This is something I wrote in summer of 2013 on Medium but I figured since I started this blog I didn’t have a real great use for Medium anymore. This still applies, by the way.
This is not a post about the pitfalls of Twitter or why it’s spammy underbelly is slowly stealing the will of people to go on living.
Nor is it a post about how I don’t get Twitter or a complaint about how all my friends do is post silly photos of their hoity-toity ALL NATURAL hamburgers and $6 Dove chocolate milkshakes.
No, quite the opposite actually. Twitter is why I have my job. Twitter has changed the way I consume news and think about the world.
Twitter, as simply beautiful as it is, has killed Facebook for me (I no longer have to figure out whether or not I have to sell my pigs to get coins so I can send messages to people — GLORY!)
I’m starting to hate Twitter because it has become my main event online.
I used to get on my computer and write and think and write some more and maybe pick up a book or photoshop a picture for a blog post. If I wasn’t productive I was at least moving forward.
I wasn’t toiling circularly.
Now though, I have succombed to the scrolling feed. It consumes me. I don’t mean that it consumes me in a way that takes me away from my wife and kid (that’s probably a separate post which I will write and my wife will dictate to me at gunpoint), just that it soaks up all my time set aside for work to the point that I no longer know what it feels like to get lost in a great album and a lengthy blog post.

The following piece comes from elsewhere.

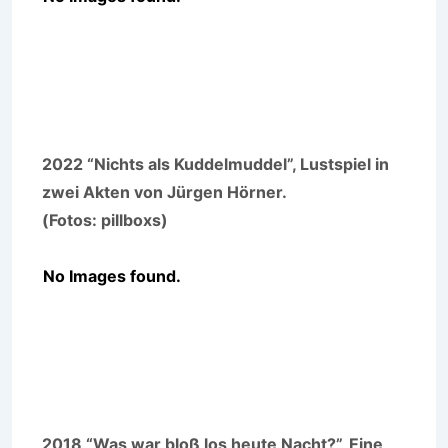
2022 “Nichts als Kuddelmuddel”, Lustspiel in
zwei Akten von Jürgen Hörner.
(Fotos: pillboxs)
No Images found.
2018 “Was war bloß los heute Nacht?”, Eine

That’s why we do this thing in the first place, isn’t it? I mean besides all the fame and fortunes that come with sports blogging, obviously. Don’t we get online and write and think because, somewhere and in some way, it changes who we are and who we want to become.
I don’t know what that feels like anymore because all I do is spend my days letting other people (the people I “follow” is what Twitter calls them) tell me what I think and who I should be.

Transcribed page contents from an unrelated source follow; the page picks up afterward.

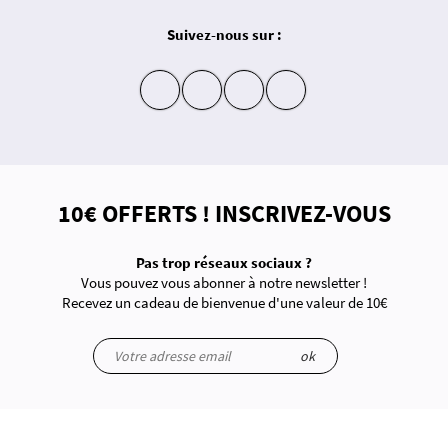
Suivez-nous sur :
insta
fb
yt
in
10€ OFFERTS ! INSCRIVEZ-VOUS
Pas trop réseaux sociaux ?
Vous pouvez vous abonner à notre newsletter !
Recevez un cadeau de bienvenue d'une valeur de 10€
ok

There is a sweet spot that evens the scales, I know there is. There has to be. But I am nowhere near it — I am closer to defeating Usain Bolt in the 200 meter dash than I am to finding a balance between work and Twitter.

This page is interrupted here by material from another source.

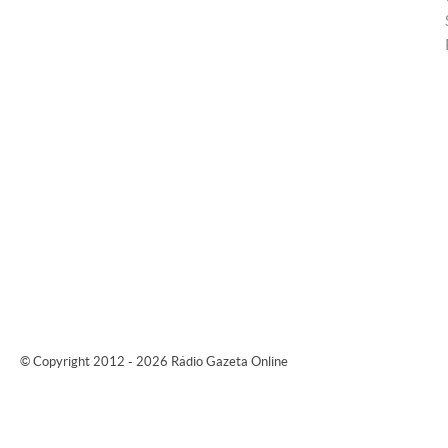
© Copyright 2012 - 2026 Rádio Gazeta Online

There are times (yesterday’s Aaron Hernandez murder news was one) when we’re supposed to be riveted as a Twitter community. I didn’t feel bad about being locked in at all. But the incessant and mindless scrolling of my feed to find out that Alex Rodriguez is not as intelligent as we thought or that President Obama will be speaking for 14 minutes in wherever, USA. It has to stop.
The problem is, and I’m sure you’ll agree, that to be a good blogger and to find the Aaron Hernandez moments, you kind of have to have it on all the time. There is the idea that you can take a two-hour break and come back to find out what you missed. But two hours on the Internet in 2013 might as well be two years.
So I’m at a loss (if you have any thoughts on this post I guess, uh, tweet at me).
So as you can tell I don’t actually hate Twitter but I do plan on turning Twitter off more in the future if only so I’m reminded of why I once fell in love with her in the first place. But I don’t know what the happy medium (NOT A PAID ADVERTISEMENT) is.
I plan on reclaiming my own thoughts and reinvigorating some original ideas. I plan on being changed less and changing more.
I plan on reading 140 pages of a book instead of 140 characters of a tweet.
I plan on digging up some super-hipster albums on Spotify (I have to find someone who’ll teach me which ones are “super-hipster” and which are just “uhh, that’s weird, bro” first, I guess) and getting lost in some work.
Because, like I said, that’s the point.